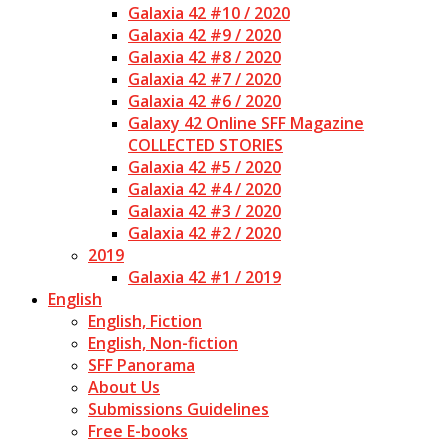
Galaxia 42 #10 / 2020
Galaxia 42 #9 / 2020
Galaxia 42 #8 / 2020
Galaxia 42 #7 / 2020
Galaxia 42 #6 / 2020
Galaxy 42 Online SFF Magazine
COLLECTED STORIES
Galaxia 42 #5 / 2020
Galaxia 42 #4 / 2020
Galaxia 42 #3 / 2020
Galaxia 42 #2 / 2020
2019
Galaxia 42 #1 / 2019
English
English, Fiction
English, Non-fiction
SFF Panorama
About Us
Submissions Guidelines
Free E-books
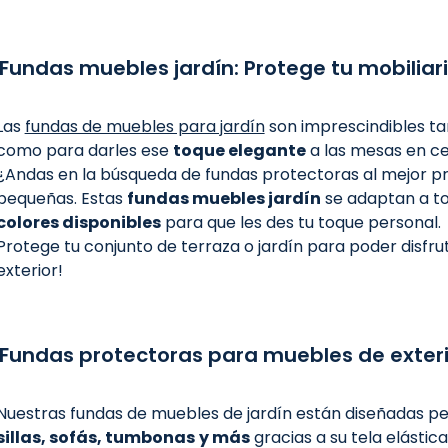
Fundas muebles jardín: Protege tu mobiliari
Las
fundas de muebles para jardín
son imprescindibles tan
como para darles ese
toque elegante
a las mesas en c
¿Andas en la búsqueda de fundas protectoras al mejor p
pequeñas. Estas
fundas muebles jardín
se adaptan a to
colores disponibles
para que les des tu toque personal.
Protege tu conjunto de terraza o jardín para poder disfr
exterior!
Fundas protectoras para muebles de exterio
Nuestras fundas de muebles de jardín están diseñadas 
sillas, sofás, tumbonas
y más
gracias a su tela elásti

_ _ _ _ _ _ _

EXERCISE PROMPT — If a line in the data contains the string "Galaxia", copy it.

SOLVED PROBLEM —
Galaxia 42 #10 / 2020
Galaxia 42 #9 / 2020
Galaxia 42 #8 / 2020
Galaxia 42 #7 / 2020
Galaxia 42 #6 / 2020
Galaxia 42 #5 / 2020
Galaxia 42 #4 / 2020
Galaxia 42 #3 / 2020
Galaxia 42 #2 / 2020
Galaxia 42 #1 / 2019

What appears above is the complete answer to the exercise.